The p-value is a measurement of how compatible an experiment’s results is with the null hypothesis (statement that there is no statistical relationship between a variable).

It is a probability, meaning it can take any value from 0 to 1. The lower the p-value, the stronger the evidence against the null hypothesis.

A small p-value indicates strong evidence against \(H_0\) (symbol for null hypothesis).

Calculating a p-value

Suppose our test statistic is:

\[ z_{obs} = 2 \]

For a two-sided test, the p-value is equal to:

\[ p = 2P(Z \ge 2) \]

Using the standard normal distribution:

\[ P(Z \ge 2) = 0.0228 \]

Therefore,

\[ p = 2(0.0228) = 0.0456 \]

Since \(p = 0.0456 < 0.05\), we reject \(H_0\).

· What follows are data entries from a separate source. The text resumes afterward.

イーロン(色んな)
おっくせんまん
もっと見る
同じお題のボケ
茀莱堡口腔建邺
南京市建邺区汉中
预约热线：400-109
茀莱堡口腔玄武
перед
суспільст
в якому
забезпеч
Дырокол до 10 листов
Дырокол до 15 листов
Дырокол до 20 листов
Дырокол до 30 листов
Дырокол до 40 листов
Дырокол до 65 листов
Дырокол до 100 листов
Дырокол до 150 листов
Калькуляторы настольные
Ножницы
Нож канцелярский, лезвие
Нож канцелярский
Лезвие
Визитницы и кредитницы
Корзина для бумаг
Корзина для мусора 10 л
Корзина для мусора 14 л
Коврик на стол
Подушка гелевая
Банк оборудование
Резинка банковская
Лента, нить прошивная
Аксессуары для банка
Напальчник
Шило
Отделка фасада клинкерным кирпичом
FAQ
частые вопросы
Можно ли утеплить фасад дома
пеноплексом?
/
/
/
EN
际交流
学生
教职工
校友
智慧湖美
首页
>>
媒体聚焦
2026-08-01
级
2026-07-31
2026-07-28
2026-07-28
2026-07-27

Example using “Iris” dataframe in R

We will test:

\(H_0: \mu = 5.8\) (We are testing whether the true mean Sepal Length differs from 5.8 cm.)

Where:

\(\bar{x}\) = sample mean of Sepal.Length
\(s\) = sample standard deviation
\(n\) = sample size

Distribution of Sepal Length

ggplot(iris, aes(x = Sepal.Length)) +
  geom_histogram(aes(y = after_stat(density)),
                 bins = 15,
                 fill = "lightblue",
                 color = "black") +
  labs(title = "Distribution of Sepal Length",
       y = "Density")

Sample T-test

We must perform a one-sample t-test to test our hypothesis. We usually do not know the population standard deviation, so we use the t-distribution instead of the normal distribution.

Results:

## 
##  One Sample t-test
## 
## data:  iris$Sepal.Length
## t = 0.64092, df = 149, p-value = 0.5226
## alternative hypothesis: true mean is not equal to 5.8
## 95 percent confidence interval:
##  5.709732 5.976934
## sample estimates:
## mean of x 
##  5.843333

Test Statistic Visualization

How T-distribution changes with degrees of freedom

Summary

The formula:

\[ t = \frac{\bar{X} - \mu_0}{s/\sqrt{n}} \]

gives us the observed test statistic.

The p-value formula:

\[ p = 2P(|T| \ge |t_{obs}|) \]

corresponds to the tail areas shown in the t-distribution plots.

Thus, the p-value is the mathematical probability represented visually by the tails of the distribution.